Quant aux entreprises militaires, chacun void comment la fortune y a bonne part: En nos conseils mesmes et en nos deliberations, il faut certes qu'il y ayt du sort et du bonheur meslé parmy: car tout ce que nostre sagesse peut, ce n'est pas grand chose: Plus elle est aigue et vive, plus elle trouve en soy de foiblesse, et se deffie d'autant plus d'elle mesme.

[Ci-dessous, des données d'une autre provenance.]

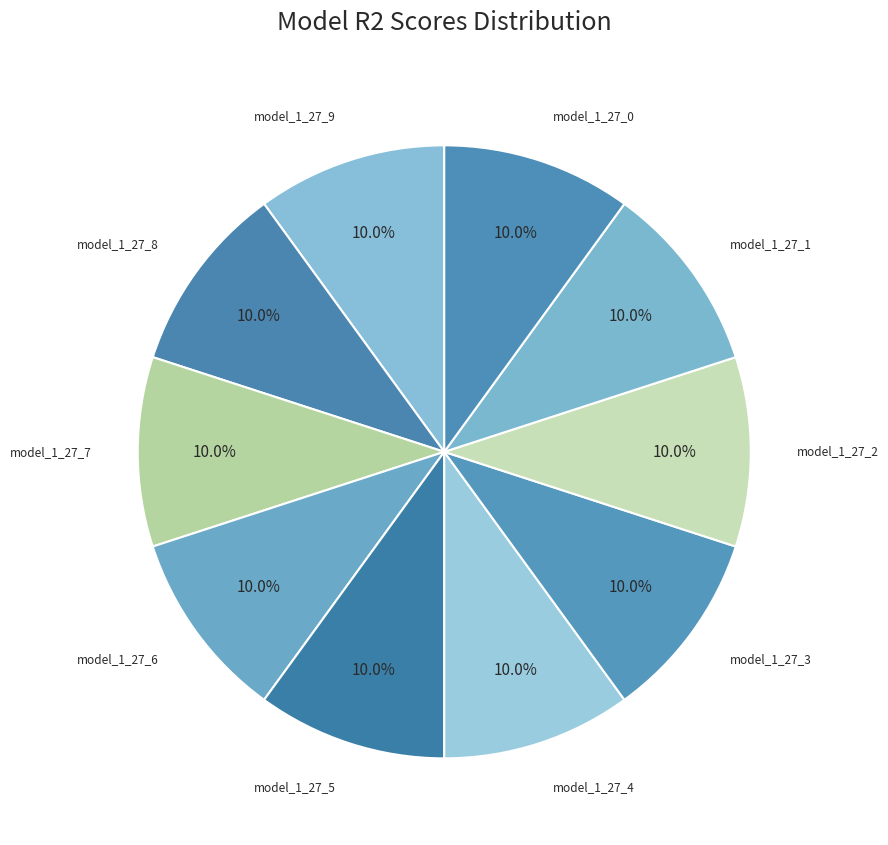

Does any single category account for the majority?

No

Je suis de l'advis de Sylla: et quand je me prens garde de pres aux plus glorieux exploicts de la guerre, je voy, ce me semble, que ceux qui les conduisent, n'y employent la deliberation et le conseil, que par acquit; et que la meilleure part de l'entreprinse, ils l'abandonnent à la fortune; et sur la fiance qu'ils ont à son secours, passent à tous les coups au delà des bornes de tout discours. Il survient des allegresses fortuites, et des fureurs estrangeres parmy leurs deliberations, qui les poussent le plus souvent à prendre le party le moins fondé en apparence, et qui grossissent leur courage au dessus de la raison. D'où il est advenu à plusieurs grands Capitaines anciens, pour donner credit à ces conseils temeraires, d'alleguer à leurs gens, qu'ils y estoyent conviez par quelque inspiration, par quelque signe et prognostique.